Bring a large pot of water to a rolling boil. Once boiling add a dash of salt to the water and drop your pasta in cooking it until al dente.

While your pasta is cooking heat up a large pan with 1/3 cup EVOO on the stove. Drop in your baby octopus cooking them until they curl up and reduce down in size. Throw in a dash of salt and pepper for seasoning. Once your octopus are almost complete, put in your herbs from the metal bowl. Reduce heat to low, stirring every so often as to prevent anything that might stick to the bottom of the pan.

Your pasta should be finishing up around this point. Drain the pasta from the water, saving roughly a cup of pasta water in case you need to add later. Once drained pour your pasta into your sauce pan with the octopus and herbs. Incorporate thoroughly while adding your chili flakes. Your pasta should be coated nicely with the sauce but not drowning in it. Add more salt and pepper to for a bit more additional seasoning. Dress with a few fresh sprigs of basil for presentation.

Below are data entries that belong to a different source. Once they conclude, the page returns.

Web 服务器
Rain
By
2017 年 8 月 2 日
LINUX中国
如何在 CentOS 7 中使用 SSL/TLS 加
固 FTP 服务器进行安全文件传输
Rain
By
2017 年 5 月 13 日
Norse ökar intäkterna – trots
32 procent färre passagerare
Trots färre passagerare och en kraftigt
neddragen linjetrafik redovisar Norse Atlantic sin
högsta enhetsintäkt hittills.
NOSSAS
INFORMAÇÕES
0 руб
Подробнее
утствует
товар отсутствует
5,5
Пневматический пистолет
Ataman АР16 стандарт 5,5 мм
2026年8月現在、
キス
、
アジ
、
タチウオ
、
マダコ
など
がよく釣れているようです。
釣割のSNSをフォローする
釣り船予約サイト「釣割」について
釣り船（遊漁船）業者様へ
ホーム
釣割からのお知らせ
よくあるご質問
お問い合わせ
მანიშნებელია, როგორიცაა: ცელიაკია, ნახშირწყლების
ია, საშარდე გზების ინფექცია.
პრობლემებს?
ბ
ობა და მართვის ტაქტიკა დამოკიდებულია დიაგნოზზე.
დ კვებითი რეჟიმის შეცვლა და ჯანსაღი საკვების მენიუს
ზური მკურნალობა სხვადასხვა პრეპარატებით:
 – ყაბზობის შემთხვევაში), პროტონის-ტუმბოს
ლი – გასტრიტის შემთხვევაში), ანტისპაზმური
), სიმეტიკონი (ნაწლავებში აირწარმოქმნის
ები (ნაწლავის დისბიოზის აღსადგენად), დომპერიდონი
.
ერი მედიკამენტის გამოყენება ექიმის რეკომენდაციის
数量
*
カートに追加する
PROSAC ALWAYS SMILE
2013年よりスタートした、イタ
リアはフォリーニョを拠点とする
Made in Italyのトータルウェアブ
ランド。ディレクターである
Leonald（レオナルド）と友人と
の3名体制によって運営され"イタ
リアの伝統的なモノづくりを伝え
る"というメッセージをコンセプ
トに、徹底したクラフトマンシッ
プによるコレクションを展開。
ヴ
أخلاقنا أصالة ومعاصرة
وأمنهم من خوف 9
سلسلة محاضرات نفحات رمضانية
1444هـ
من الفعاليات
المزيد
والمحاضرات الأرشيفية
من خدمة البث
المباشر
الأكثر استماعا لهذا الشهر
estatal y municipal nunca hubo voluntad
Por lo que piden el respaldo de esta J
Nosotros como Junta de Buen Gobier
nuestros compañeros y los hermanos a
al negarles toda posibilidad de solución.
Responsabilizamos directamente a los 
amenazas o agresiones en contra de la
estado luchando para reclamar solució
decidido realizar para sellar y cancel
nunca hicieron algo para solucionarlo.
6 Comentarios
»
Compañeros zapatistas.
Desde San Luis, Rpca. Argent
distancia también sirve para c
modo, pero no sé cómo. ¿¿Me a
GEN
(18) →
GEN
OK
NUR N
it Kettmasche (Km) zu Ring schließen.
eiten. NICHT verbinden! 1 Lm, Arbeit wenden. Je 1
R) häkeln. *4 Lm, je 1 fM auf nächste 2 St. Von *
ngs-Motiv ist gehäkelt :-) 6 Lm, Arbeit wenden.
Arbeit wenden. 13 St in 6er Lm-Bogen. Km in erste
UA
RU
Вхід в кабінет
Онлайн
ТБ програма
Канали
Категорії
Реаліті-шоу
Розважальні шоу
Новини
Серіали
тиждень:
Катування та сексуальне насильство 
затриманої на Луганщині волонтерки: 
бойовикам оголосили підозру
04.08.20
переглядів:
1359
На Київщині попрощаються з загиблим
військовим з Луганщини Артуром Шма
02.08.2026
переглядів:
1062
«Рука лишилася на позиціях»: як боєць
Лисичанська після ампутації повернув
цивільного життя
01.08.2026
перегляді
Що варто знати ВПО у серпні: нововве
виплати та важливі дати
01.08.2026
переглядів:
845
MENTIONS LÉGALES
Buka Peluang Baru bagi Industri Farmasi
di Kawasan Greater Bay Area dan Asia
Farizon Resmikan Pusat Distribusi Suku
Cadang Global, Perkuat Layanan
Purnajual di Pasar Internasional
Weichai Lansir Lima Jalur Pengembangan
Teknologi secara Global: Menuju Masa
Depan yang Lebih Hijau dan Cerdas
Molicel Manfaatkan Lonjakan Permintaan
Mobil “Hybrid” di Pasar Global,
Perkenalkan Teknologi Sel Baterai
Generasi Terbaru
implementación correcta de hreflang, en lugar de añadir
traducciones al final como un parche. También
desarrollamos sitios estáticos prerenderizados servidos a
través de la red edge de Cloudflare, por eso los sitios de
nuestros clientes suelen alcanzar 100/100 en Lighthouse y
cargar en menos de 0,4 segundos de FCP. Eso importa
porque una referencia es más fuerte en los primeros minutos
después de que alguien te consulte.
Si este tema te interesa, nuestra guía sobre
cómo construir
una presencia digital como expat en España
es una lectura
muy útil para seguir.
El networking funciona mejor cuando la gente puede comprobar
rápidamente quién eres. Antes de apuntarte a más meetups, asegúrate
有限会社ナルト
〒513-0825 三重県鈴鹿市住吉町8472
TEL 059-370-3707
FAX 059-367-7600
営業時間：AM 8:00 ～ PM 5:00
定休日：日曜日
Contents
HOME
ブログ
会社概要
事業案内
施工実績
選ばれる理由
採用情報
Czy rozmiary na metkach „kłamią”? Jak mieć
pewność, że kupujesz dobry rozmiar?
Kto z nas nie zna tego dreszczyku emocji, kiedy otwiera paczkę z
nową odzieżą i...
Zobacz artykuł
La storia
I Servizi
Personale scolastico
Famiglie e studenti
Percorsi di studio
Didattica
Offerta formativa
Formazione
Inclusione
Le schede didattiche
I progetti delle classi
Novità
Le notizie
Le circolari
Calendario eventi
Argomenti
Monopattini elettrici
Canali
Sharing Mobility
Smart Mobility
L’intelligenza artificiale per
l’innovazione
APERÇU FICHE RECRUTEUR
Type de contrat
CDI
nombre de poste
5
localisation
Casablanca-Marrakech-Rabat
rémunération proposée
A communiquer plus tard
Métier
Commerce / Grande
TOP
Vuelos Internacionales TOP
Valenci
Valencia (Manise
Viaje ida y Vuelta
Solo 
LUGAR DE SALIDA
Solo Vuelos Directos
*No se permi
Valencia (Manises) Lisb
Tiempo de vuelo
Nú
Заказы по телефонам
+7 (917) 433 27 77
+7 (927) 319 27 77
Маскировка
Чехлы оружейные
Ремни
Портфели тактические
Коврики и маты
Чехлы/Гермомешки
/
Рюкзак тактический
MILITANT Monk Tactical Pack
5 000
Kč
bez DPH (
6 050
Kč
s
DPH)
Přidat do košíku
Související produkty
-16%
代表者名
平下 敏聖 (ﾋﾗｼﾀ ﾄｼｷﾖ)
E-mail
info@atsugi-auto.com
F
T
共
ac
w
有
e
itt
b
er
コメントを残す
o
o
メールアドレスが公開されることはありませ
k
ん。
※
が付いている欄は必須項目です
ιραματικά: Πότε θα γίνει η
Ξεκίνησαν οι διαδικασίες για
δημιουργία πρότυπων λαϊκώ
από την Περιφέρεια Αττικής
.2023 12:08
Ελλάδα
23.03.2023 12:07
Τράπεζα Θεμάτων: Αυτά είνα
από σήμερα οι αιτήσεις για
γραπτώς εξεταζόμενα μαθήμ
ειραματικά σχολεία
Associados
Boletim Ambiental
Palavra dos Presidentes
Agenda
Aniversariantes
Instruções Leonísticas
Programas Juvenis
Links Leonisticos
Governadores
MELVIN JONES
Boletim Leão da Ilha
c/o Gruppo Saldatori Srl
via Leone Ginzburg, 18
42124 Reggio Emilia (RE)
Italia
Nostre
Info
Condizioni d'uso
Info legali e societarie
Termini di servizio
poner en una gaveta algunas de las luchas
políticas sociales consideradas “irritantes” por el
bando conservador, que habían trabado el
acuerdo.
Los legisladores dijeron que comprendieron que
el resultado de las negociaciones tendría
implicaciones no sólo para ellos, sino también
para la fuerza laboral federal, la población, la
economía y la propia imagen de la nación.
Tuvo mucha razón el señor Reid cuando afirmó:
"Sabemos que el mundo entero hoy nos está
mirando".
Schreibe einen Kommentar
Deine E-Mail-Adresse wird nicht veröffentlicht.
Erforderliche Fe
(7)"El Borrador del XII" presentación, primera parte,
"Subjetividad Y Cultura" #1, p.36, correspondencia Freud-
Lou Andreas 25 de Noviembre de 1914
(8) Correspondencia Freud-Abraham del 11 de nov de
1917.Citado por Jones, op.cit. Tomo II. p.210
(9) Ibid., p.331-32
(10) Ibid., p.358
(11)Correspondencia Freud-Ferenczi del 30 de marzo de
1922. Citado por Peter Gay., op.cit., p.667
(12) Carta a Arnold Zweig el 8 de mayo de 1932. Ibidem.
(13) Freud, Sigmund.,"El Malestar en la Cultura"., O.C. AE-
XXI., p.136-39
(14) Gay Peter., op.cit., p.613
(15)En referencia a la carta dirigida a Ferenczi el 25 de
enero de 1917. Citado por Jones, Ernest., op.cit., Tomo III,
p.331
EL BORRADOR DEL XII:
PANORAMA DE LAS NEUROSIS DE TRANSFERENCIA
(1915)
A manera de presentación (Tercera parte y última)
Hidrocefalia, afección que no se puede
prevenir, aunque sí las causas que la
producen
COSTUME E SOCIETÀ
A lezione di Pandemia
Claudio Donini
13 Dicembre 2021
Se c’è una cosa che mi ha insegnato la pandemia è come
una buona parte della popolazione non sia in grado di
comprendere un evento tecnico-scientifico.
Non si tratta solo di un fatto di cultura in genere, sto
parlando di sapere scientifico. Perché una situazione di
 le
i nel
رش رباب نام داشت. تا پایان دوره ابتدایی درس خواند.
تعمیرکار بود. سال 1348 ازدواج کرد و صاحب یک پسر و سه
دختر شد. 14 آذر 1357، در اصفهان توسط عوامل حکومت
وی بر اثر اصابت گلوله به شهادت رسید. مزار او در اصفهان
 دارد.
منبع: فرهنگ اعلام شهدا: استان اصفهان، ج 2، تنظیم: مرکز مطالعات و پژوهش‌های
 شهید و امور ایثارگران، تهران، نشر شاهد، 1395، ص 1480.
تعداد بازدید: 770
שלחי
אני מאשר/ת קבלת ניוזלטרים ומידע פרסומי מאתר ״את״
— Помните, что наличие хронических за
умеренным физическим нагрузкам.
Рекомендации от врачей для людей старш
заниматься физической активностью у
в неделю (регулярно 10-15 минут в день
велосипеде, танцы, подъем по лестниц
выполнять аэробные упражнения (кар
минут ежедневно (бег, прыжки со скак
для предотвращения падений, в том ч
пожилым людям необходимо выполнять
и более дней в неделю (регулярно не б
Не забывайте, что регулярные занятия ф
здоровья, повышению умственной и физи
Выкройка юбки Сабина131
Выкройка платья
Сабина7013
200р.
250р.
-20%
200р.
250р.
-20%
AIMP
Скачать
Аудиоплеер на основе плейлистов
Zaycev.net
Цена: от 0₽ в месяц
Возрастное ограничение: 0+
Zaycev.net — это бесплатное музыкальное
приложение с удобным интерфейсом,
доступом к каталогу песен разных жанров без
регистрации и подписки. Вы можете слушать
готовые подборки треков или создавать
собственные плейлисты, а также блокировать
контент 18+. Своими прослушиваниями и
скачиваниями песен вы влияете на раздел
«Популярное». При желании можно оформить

The end result should be an array of tastes that combine the hint of lemon juice, mint, and subtle kick of the chili flakes. The octopus should be tender enough to have these ingredients latch on to all the flavors while the greens create a nice balance of texture.

The dish can be served hot or cold. Personally, I like to let the dish sit and incorporate its flavors for at least 15 minutes before serving.